**Stored records**
━━━━━━
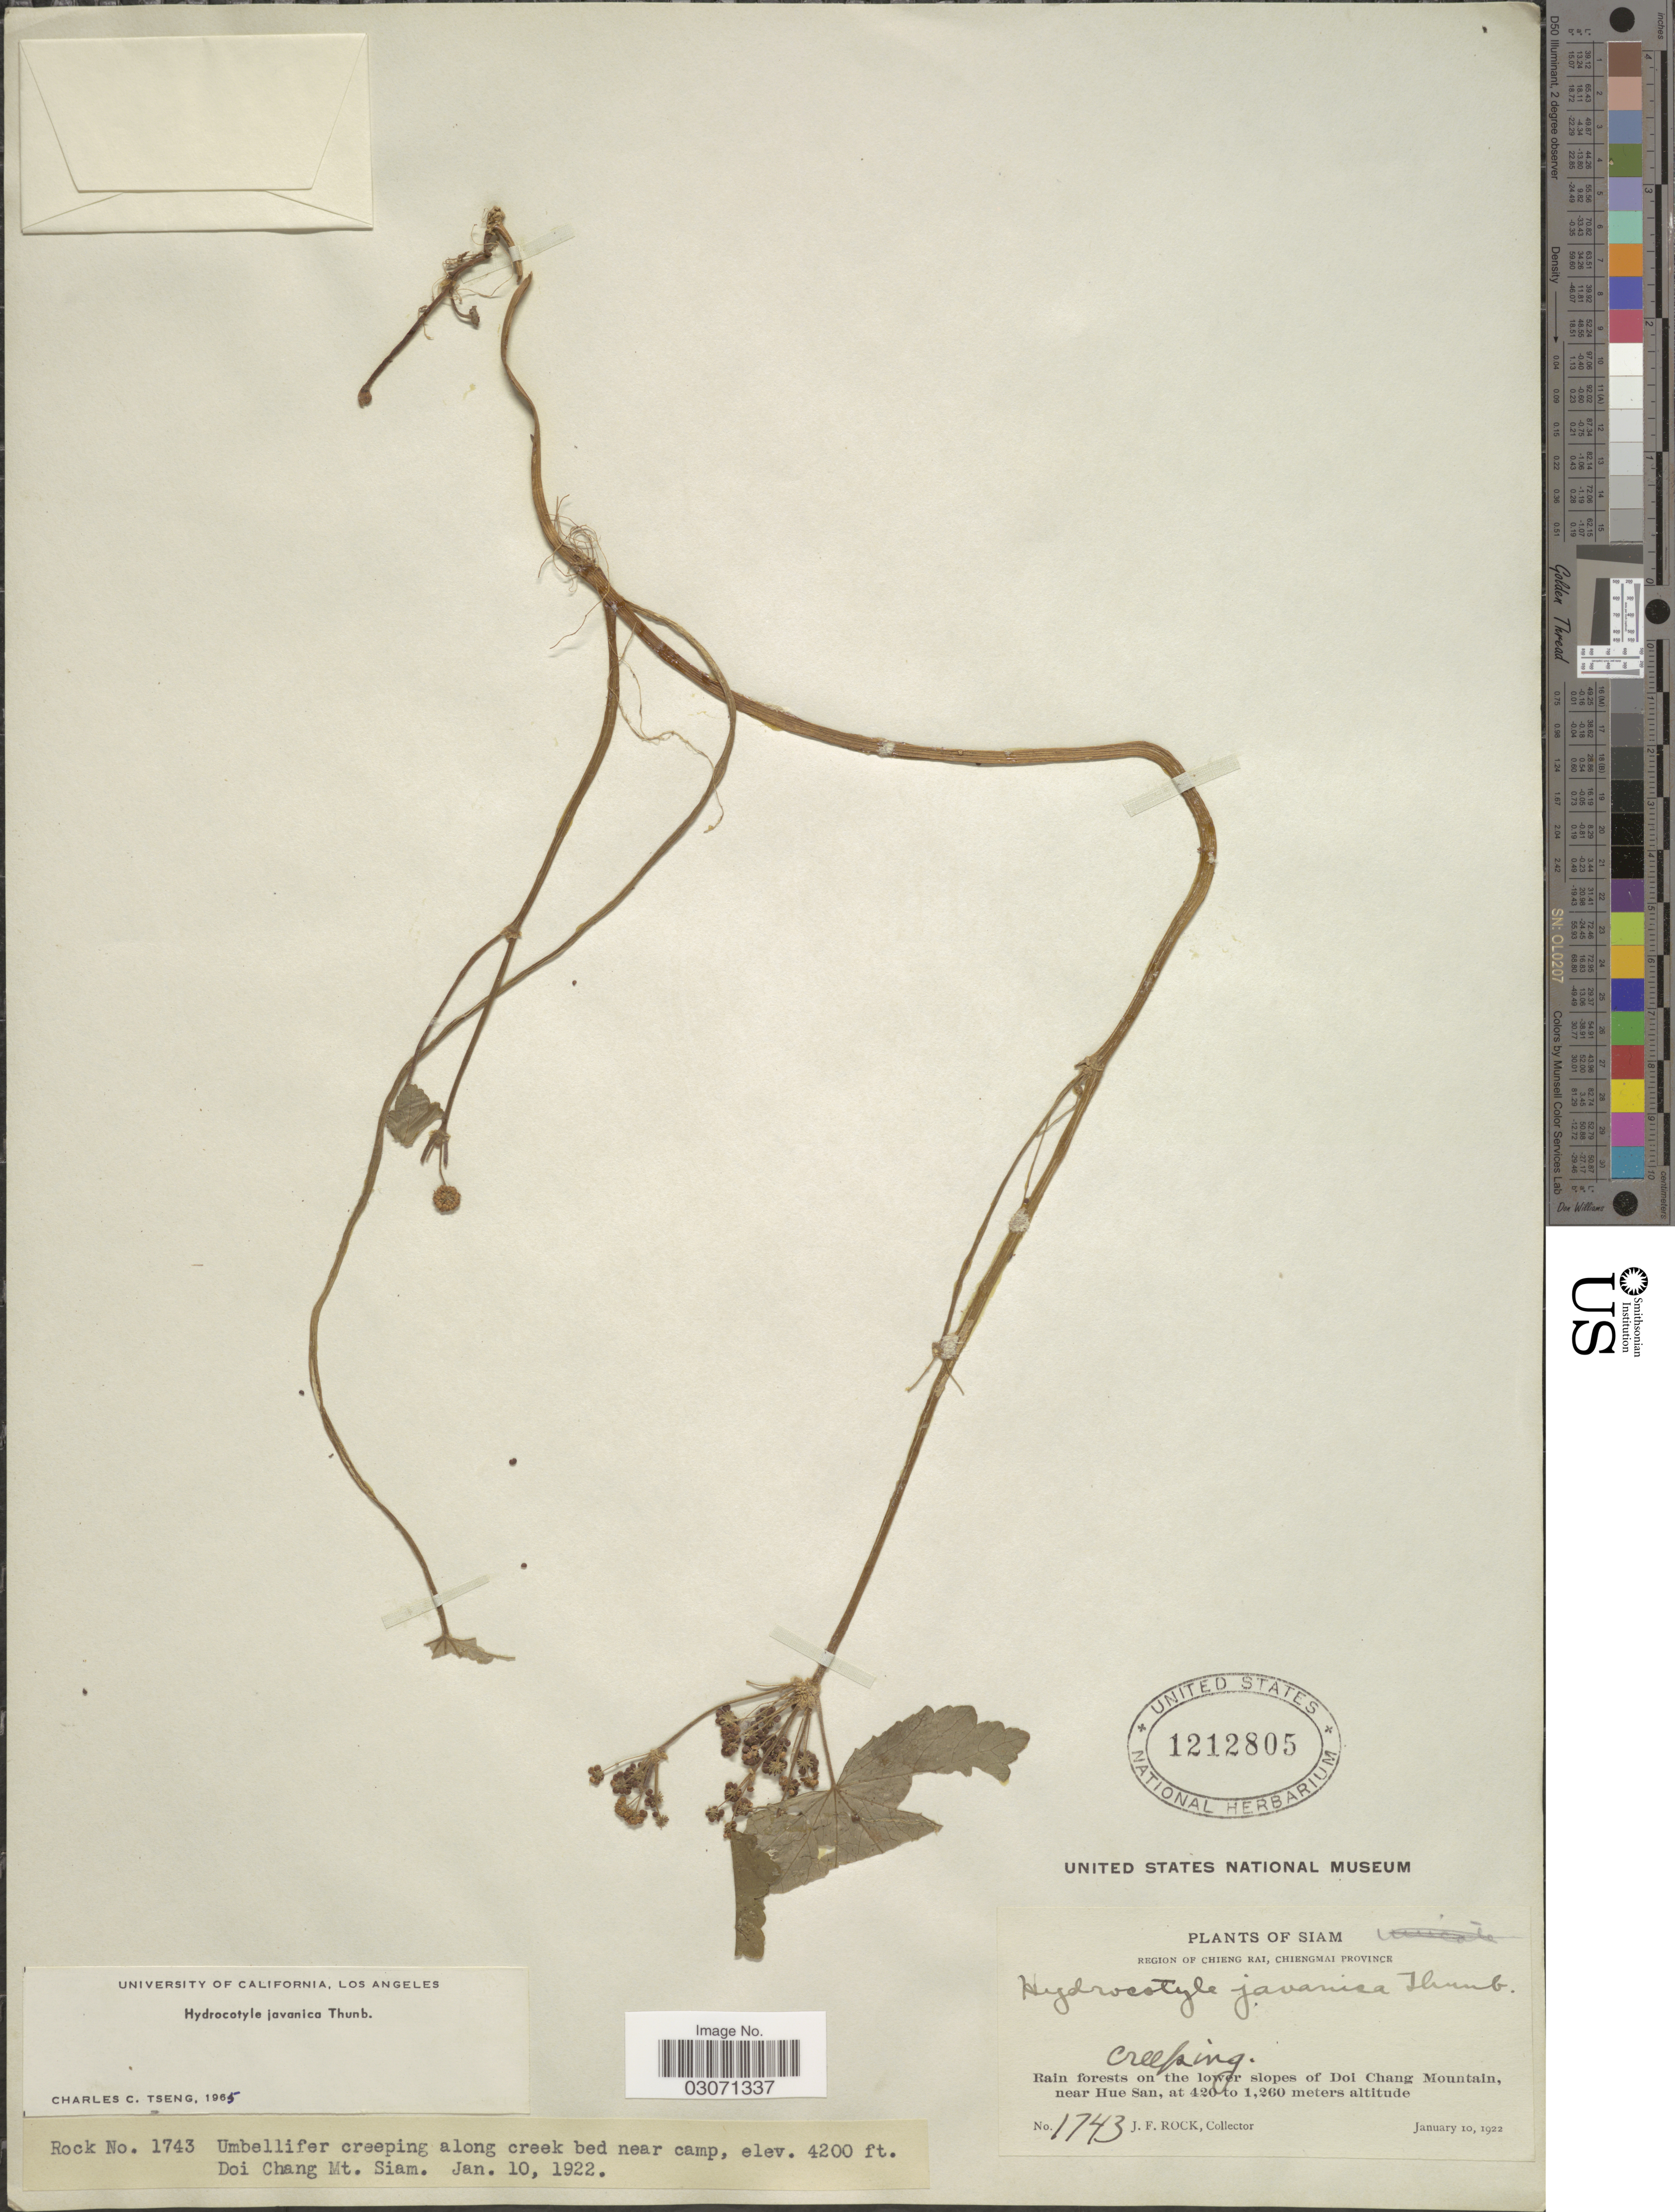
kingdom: Plantae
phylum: Tracheophyta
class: Magnoliopsida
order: Apiales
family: Araliaceae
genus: Hydrocotyle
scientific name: Hydrocotyle javanica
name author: Thunb.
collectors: J. Rock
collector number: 1743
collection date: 1922-01-10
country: Thailand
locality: Siam. Rain forest on the lower slopes of Doi Chang Mountain, near Hue San.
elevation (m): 1280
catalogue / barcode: US 1212805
━━━━━━
**Your task**
Reproduce the listing above word for word, omitting the picture.

**Answer in full**
kingdom: Plantae
phylum: Tracheophyta
class: Magnoliopsida
order: Apiales
family: Araliaceae
genus: Hydrocotyle
scientific name: Hydrocotyle javanica
name author: Thunb.
collectors: J. Rock
collector number: 1743
collection date: 1922-01-10
country: Thailand
locality: Siam. Rain forest on the lower slopes of Doi Chang Mountain, near Hue San.
elevation (m): 1280
catalogue / barcode: US 1212805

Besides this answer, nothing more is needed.